Dose-intensive cytostatic therapy and antibiotic treatment in allogeneic hematopoietic stem cell transplantation (allo-HSCT) cause severe abnormalities in a composition of gut microbiota as well as ...the emergence of antibiotic resistance. The data on the longitudinal recovery of major bacterial phyla and the expansion of genes associated with antibiotic resistance are limited. We collected regular stool samples during the first year after allo-HSCT from 12 adult patients with oncohematological disorders after allo-HSCT and performed 16SrRNA sequencing, multiplex PCR, conventional bacteriology and CHROMagar testing. We observed a decline in Shannon microbiota diversity index as early as day 0 of allo-HSCT (p = 0.034) before any administration of antibiotics, which persisted up to 1 year after transplantation, when the Shannon index returned to pre-transplant levels (p = 0.91). The study confirmed the previously shown decline in Bacillota (Firmicutes) genera and the expansion of E. coli/Shigella, Klebsiella and Enterococci. The recovery of Firmicutes was slower than that of other phyla and occurred only a year post-transplant. A positive correlation was observed between the expansion of E. coli/Shigella genera and blaKPC, blaCTX-M-1 and blaTEM (p < 0.001), Klebsiella spp. and blaOXA-48-like, blaNDM, blaCTX-M-1, blaTEM, and blaSHV (p < 0.001), Pseudomonas spp. and blaNDM (p = 0.002), Enterococcus spp. and blaOXA-48-like, blaNDM, blaCTX-M-1, blaSHV (p < 0.01). The correlation was observed between the expansion of Enterobacterales and and carbapenemase-positive CHROMagar samples (p < 0.001). Samples positive for carbapenem-resitant bacteria were at their maximum levels on day +30, and were gradually diminishing one year after allo-HSCT. From day +30 to +60, all isolated K. pneumoniae strains in fecal samples proved to be resistant to the main antibiotic groups (carbapenems, aminoglycosides, fluoroquinolones, third-generation cephalosporins).

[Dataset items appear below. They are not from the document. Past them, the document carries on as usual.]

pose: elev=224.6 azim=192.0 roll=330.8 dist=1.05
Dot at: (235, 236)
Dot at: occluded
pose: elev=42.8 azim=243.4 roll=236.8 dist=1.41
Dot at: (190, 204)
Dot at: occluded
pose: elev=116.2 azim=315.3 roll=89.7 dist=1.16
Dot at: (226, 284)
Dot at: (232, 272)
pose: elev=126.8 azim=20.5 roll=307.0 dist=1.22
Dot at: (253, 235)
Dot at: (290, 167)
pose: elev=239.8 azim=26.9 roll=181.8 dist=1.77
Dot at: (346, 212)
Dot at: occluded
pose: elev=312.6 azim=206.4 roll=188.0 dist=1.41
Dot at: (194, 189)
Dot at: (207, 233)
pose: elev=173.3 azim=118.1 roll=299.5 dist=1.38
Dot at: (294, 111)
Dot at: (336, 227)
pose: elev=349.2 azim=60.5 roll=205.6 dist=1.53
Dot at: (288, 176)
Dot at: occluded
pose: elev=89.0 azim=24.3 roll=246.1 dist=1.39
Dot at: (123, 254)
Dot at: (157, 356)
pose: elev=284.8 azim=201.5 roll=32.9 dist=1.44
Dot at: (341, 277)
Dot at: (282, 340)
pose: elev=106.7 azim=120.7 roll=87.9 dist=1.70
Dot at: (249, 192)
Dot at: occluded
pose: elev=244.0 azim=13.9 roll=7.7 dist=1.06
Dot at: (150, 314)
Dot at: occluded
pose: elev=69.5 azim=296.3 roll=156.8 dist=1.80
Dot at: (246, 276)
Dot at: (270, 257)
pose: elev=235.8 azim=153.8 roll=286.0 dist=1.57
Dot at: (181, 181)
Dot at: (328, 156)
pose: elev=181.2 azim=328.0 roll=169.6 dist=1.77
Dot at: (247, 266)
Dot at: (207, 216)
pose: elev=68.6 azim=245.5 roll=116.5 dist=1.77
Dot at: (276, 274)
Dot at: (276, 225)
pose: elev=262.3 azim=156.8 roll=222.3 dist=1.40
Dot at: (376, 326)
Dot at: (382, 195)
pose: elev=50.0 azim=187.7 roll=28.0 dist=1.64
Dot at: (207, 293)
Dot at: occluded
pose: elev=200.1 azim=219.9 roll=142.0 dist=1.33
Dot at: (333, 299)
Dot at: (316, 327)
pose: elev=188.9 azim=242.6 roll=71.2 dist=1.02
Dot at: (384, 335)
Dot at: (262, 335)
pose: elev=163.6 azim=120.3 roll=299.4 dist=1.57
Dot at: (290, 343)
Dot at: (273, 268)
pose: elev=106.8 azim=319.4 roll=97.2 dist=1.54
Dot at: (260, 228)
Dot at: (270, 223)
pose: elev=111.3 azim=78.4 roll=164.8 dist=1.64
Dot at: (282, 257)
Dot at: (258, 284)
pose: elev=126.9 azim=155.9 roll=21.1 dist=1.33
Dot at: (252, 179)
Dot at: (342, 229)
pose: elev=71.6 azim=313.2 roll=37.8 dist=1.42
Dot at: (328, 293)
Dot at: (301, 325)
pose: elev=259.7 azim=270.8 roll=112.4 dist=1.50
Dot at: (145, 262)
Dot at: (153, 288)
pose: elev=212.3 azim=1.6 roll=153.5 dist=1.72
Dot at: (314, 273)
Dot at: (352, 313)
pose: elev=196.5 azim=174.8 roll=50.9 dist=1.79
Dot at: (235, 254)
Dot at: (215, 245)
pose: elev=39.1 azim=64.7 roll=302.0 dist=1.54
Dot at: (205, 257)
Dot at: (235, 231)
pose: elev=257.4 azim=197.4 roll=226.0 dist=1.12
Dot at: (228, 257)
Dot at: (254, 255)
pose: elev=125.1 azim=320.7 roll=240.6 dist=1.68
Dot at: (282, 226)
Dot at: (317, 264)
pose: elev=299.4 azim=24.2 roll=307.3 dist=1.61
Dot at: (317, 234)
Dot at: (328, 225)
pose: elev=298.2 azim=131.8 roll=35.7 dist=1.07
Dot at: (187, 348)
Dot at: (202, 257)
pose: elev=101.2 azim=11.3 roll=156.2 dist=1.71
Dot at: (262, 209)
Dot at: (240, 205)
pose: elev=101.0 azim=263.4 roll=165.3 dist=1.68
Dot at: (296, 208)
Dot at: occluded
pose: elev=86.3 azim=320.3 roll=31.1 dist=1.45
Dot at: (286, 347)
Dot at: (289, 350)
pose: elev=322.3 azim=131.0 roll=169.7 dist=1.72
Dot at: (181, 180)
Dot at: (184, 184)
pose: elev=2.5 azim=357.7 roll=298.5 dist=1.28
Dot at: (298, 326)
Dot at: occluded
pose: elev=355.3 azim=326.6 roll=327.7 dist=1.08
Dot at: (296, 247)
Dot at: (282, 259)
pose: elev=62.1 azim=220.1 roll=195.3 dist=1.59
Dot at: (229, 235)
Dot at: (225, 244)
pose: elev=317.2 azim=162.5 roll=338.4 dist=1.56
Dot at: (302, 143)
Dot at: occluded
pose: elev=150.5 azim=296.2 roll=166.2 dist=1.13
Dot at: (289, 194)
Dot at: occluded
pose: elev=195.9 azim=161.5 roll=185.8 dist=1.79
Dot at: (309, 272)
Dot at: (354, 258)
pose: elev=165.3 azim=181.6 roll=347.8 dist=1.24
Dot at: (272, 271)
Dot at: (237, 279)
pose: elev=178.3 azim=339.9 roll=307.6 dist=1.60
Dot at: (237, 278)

One year after HSCT, we documented the spontaneous decolonization of K. pneumoniae. The sensitivity of molecular biology techniques in the search for total and antibiotic-resistant Klebsiella seems to be superior to common bacteriological cultures. Future studies should be focused on searching for novel approaches to the efficient reconstitution and/or maintenance of strictly anaerobic microbiota in oncological patients.